His reporting from the Deep South placed him in near-constant danger. Tributes to him mention that he sometimes dressed as a minister (complete with Bible) or a farmer to escape detection and one frequently told tale had Mr. Booker escaping from an angry mob in the back of a hearse. He rode in one of the buses to cover the 1961 Freedom Rides, when black activists rode from Washington to New Orleans to challenge a ban on segregated interstate transportation facilities.

Mr. Booker was born in Baltimore and raised in Youngstown, Ohio. He started his journalistic career working for a string of African-American publications. He joined the Post in 1952 but moved on two years later to found the Washington bureau for Johnson Publishing, the parent company of Jet and Ebony.

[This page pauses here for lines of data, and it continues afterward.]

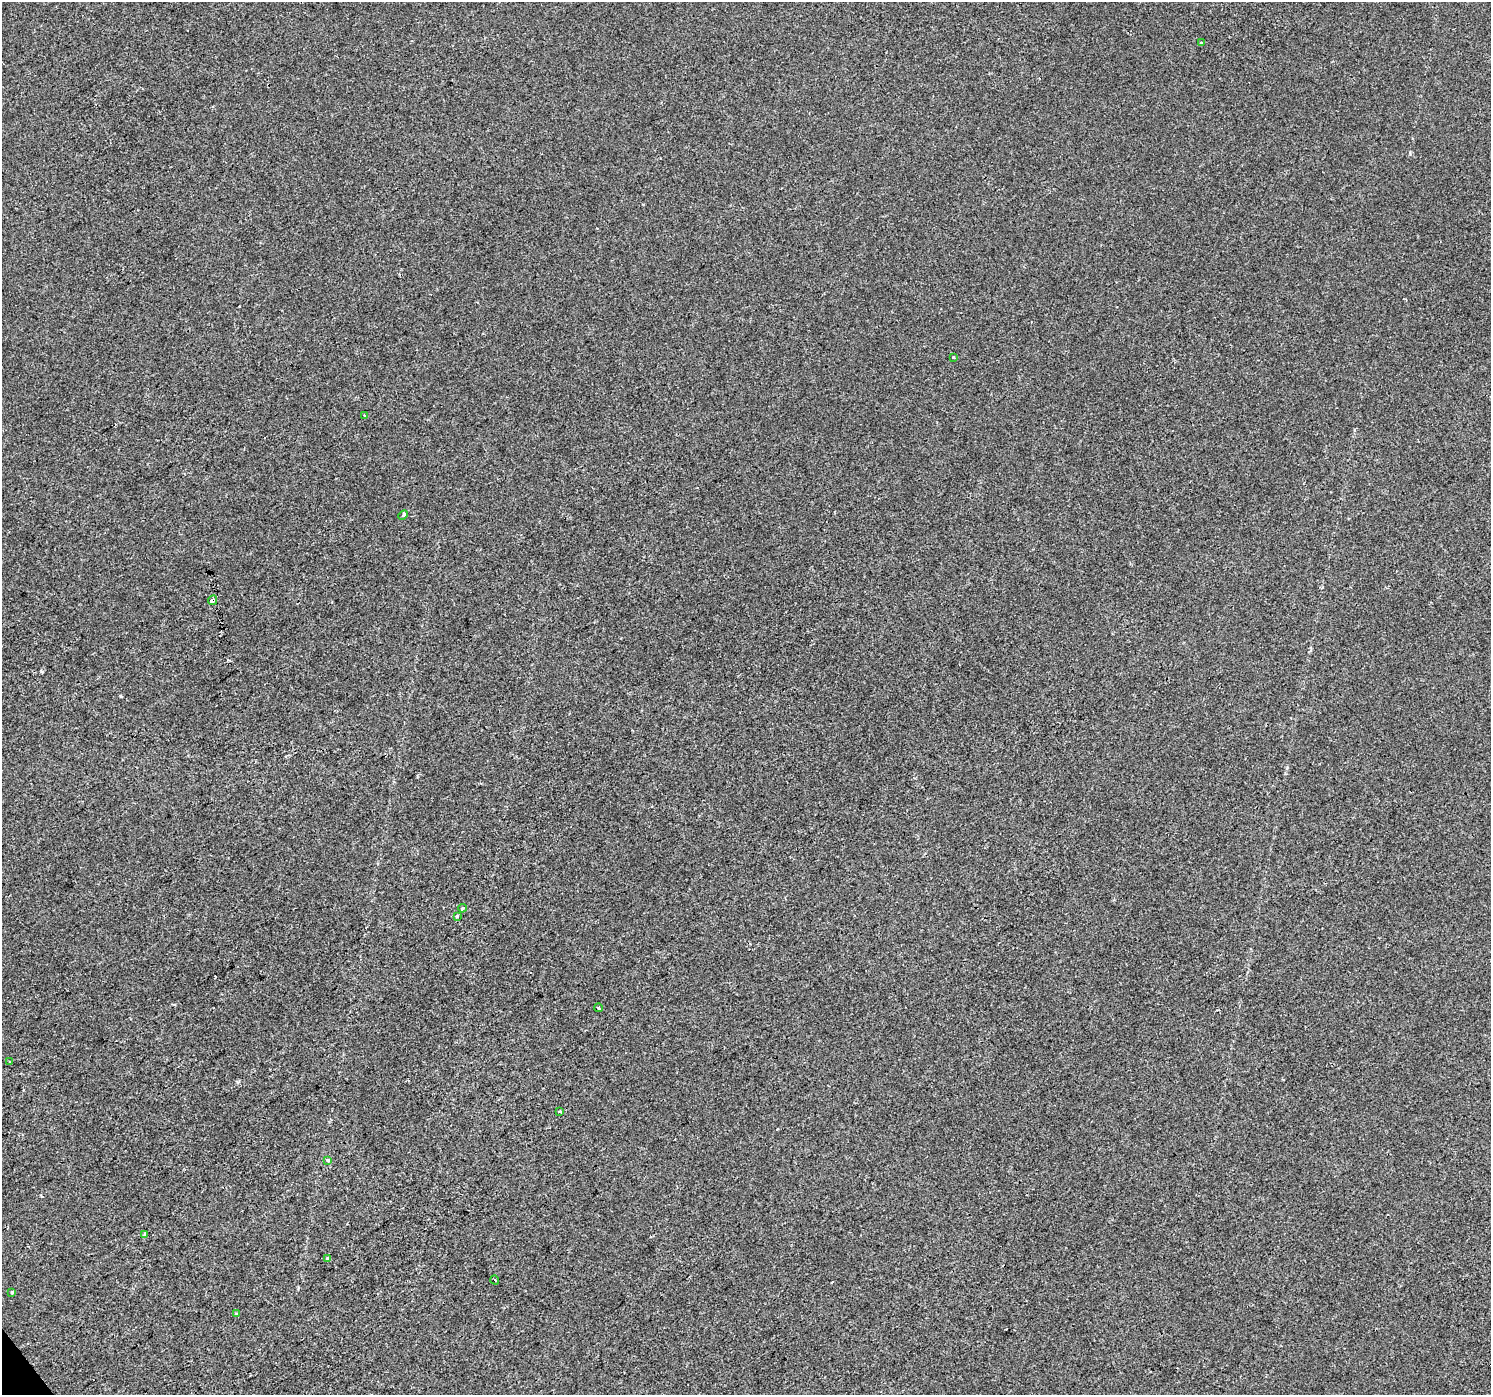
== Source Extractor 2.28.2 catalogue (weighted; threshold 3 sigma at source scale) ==
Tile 7 of 4 x 4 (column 3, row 2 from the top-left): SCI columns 2978-4466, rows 2914-4306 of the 5957 x 5890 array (HDU 1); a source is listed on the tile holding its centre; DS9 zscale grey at full resolution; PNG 1493 x 1397 px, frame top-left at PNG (2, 2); each listed source drawn as its Kron ellipse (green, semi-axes under 4 px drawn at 4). Shown black and unused: <1% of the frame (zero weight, under 2 of 3 exposures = <1% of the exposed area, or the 3 px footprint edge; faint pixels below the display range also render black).
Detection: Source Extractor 2.28.2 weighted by HDU 2 'WHT'; one run over the whole footprint, this tile lists its part. Background 1.43e-04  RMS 0.0046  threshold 0.0205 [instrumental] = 3 sigma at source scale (4.5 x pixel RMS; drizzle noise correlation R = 1.50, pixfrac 1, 0.0396/0.0396 arcsec/px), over >= 5 px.
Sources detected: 17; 1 cosmic-ray / hot-pixel residue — neither listed nor drawn; the other 16 listed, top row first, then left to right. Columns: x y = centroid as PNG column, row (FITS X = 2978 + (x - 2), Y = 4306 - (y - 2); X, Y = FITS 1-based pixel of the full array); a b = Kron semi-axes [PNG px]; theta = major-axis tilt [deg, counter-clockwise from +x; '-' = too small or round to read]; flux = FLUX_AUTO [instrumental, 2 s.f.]
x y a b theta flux
1201 42 3 2 - 1
953 357 3 3 - 0.56
364 415 3 3 - 0.38
403 515 5 3 - 0.6
212 600 5 3 - 2.8
462 908 4 3 - 1.2
457 916 4 3 - 0.57
598 1008 4 3 - 2.5
10 1062 4 2 - 0.37
560 1111 3 3 - 0.42
328 1160 4 3 - 1
144 1234 4 3 - 0.76
328 1259 4 3 - 1.7
495 1280 4 3 - 1.3
12 1292 3 3 - 2.6
236 1313 4 3 - 0.53
Overlapping masked pixels (flux is a lower limit): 1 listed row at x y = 212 600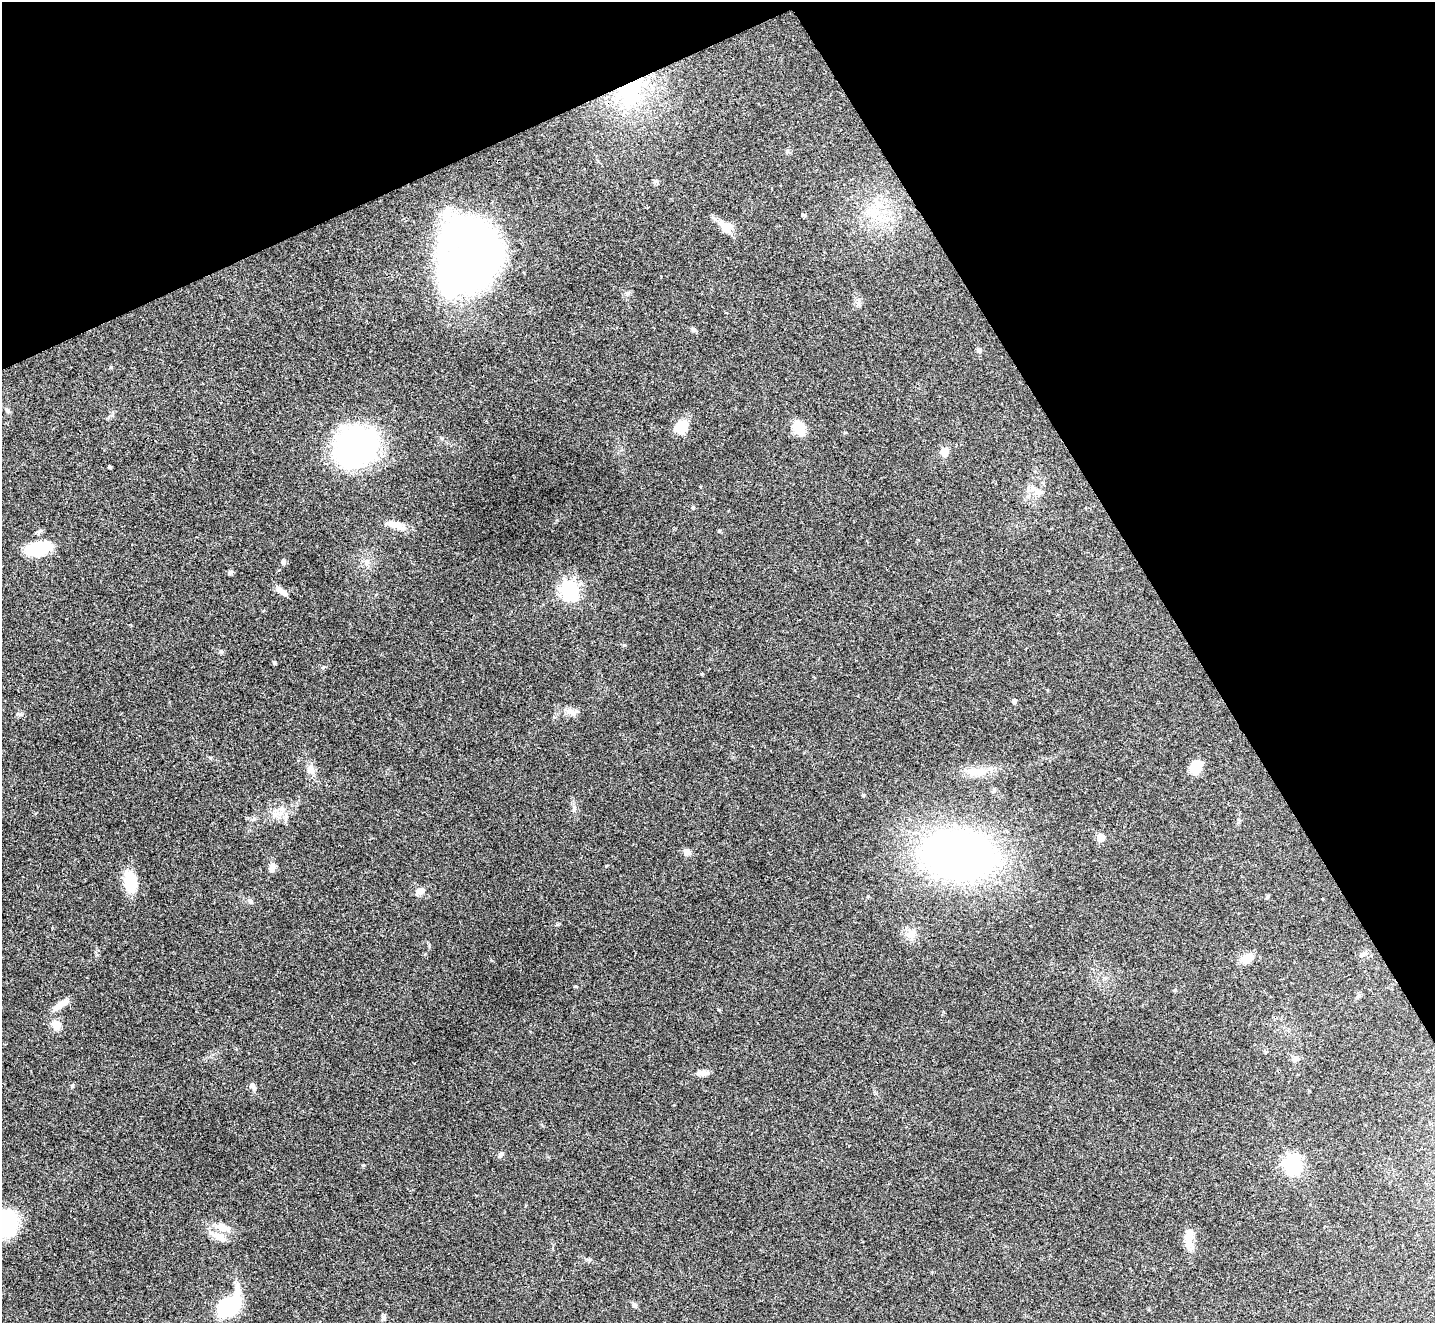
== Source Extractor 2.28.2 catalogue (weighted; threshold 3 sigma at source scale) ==
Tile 3 of 4 x 4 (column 3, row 1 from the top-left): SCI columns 2871-4303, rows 4119-5439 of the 5739 x 5730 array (HDU 1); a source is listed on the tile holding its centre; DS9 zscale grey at full resolution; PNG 1437 x 1325 px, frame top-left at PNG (2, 2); no overlay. Shown black and unused: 26% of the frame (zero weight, under 3 of 4 exposures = <1% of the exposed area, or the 3 px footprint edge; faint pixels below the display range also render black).
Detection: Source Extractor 2.28.2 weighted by HDU 2 'WHT'; one run over the whole footprint, this tile lists its part. Background 0.0993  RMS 0.0063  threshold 0.0284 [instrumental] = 3 sigma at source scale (4.5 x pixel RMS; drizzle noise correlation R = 1.50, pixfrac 1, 0.05/0.05 arcsec/px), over >= 5 px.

He served in that position for more than 50 years, authoring the widely read Ticker Tape column, chronicling Washington’s inner workings for a national black readership before retiring in 2007. He covered 10 presidents, traveled abroad to report on the Vietnam War and helped bring Till’s death to a national audience.

After hearing in Chicago that the teenager had disappeared in Money, Mississippi, while visiting relatives, he went to the boy’s mother Mamie Till-Mobley’s home and was with her later when she insisted at the funeral home on an open casket to show the world how her son had been mutilated, it was said, for whistling at a white woman in the Deep South.

In Jet, Booker wrote: “Her face wet with tears, she leaned over the body, just removed from a rubber bag in a Chicago funeral home, and cried out, ‘Darling, you have not died in vain. Your life has been sacrificed for something.’ ”

Though most news organizations did not publish the photo of the boy in the open casket, the image captured by Jet’s David Jackson appeared in the magazine and in other African-American publications.

Mr. Booker authored or co-authored four books, including a 2013 memoir co-written with his wife Carol McCabe Booker, “Shocking the Conscience: A Reporter’s Account of the Civil Rights Movement.”

Mr. Booker was inducted into the National Association of Black Journalists’ Hall of Fame in 2013 and received a career George Polk Award for lifetime achievements in journalism and the National Press Club’s Fourth Estate Award.

He is survived by the wife Carol and three children.